What this task involves >>
Each line of the listing below must be set down exactly.

Record extracts >>
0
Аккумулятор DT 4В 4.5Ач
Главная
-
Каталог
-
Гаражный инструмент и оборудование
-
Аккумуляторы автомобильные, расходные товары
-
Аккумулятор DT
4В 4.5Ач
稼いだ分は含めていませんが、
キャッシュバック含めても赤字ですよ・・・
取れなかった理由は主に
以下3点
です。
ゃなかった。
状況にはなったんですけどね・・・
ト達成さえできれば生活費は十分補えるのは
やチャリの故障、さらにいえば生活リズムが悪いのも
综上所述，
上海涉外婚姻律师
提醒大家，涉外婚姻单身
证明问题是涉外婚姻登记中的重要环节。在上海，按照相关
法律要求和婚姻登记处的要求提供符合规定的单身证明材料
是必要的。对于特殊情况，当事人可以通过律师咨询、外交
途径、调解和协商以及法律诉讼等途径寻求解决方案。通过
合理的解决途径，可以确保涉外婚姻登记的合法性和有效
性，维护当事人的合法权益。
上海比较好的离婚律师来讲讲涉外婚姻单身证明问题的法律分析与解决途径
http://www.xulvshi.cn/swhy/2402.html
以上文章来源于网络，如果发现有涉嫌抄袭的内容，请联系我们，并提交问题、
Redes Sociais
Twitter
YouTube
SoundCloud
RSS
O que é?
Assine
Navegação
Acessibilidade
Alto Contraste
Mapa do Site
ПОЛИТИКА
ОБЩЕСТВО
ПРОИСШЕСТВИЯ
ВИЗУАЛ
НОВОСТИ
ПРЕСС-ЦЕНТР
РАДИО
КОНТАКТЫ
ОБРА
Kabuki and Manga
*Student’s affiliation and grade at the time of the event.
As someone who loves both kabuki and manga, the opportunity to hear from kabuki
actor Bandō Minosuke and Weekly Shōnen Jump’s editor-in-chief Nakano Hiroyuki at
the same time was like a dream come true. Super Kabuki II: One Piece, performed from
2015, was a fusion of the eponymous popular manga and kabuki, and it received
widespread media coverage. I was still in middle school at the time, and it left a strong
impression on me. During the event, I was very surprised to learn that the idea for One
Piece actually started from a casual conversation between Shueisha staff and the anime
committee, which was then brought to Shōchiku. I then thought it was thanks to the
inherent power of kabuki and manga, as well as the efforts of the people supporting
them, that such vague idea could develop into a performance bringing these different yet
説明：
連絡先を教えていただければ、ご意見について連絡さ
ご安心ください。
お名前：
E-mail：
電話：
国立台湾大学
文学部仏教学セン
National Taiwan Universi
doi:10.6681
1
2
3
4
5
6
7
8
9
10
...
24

Output of the task >>
0
Аккумулятор DT 4В 4.5Ач
Главная
-
Каталог
-
Гаражный инструмент и оборудование
-
Аккумуляторы автомобильные, расходные товары
-
Аккумулятор DT
4В 4.5Ач
稼いだ分は含めていませんが、
キャッシュバック含めても赤字ですよ・・・
取れなかった理由は主に
以下3点
です。
ゃなかった。
状況にはなったんですけどね・・・
ト達成さえできれば生活費は十分補えるのは
やチャリの故障、さらにいえば生活リズムが悪いのも
综上所述，
上海涉外婚姻律师
提醒大家，涉外婚姻单身
证明问题是涉外婚姻登记中的重要环节。在上海，按照相关
法律要求和婚姻登记处的要求提供符合规定的单身证明材料
是必要的。对于特殊情况，当事人可以通过律师咨询、外交
途径、调解和协商以及法律诉讼等途径寻求解决方案。通过
合理的解决途径，可以确保涉外婚姻登记的合法性和有效
性，维护当事人的合法权益。
上海比较好的离婚律师来讲讲涉外婚姻单身证明问题的法律分析与解决途径
http://www.xulvshi.cn/swhy/2402.html
以上文章来源于网络，如果发现有涉嫌抄袭的内容，请联系我们，并提交问题、
Redes Sociais
Twitter
YouTube
SoundCloud
RSS
O que é?
Assine
Navegação
Acessibilidade
Alto Contraste
Mapa do Site
ПОЛИТИКА
ОБЩЕСТВО
ПРОИСШЕСТВИЯ
ВИЗУАЛ
НОВОСТИ
ПРЕСС-ЦЕНТР
РАДИО
КОНТАКТЫ
ОБРА
Kabuki and Manga
*Student’s affiliation and grade at the time of the event.
As someone who loves both kabuki and manga, the opportunity to hear from kabuki
actor Bandō Minosuke and Weekly Shōnen Jump’s editor-in-chief Nakano Hiroyuki at
the same time was like a dream come true. Super Kabuki II: One Piece, performed from
2015, was a fusion of the eponymous popular manga and kabuki, and it received
widespread media coverage. I was still in middle school at the time, and it left a strong
impression on me. During the event, I was very surprised to learn that the idea for One
Piece actually started from a casual conversation between Shueisha staff and the anime
committee, which was then brought to Shōchiku. I then thought it was thanks to the
inherent power of kabuki and manga, as well as the efforts of the people supporting
them, that such vague idea could develop into a performance bringing these different yet
説明：
連絡先を教えていただければ、ご意見について連絡さ
ご安心ください。
お名前：
E-mail：
電話：
国立台湾大学
文学部仏教学セン
National Taiwan Universi
doi:10.6681
1
2
3
4
5
6
7
8
9
10
...
24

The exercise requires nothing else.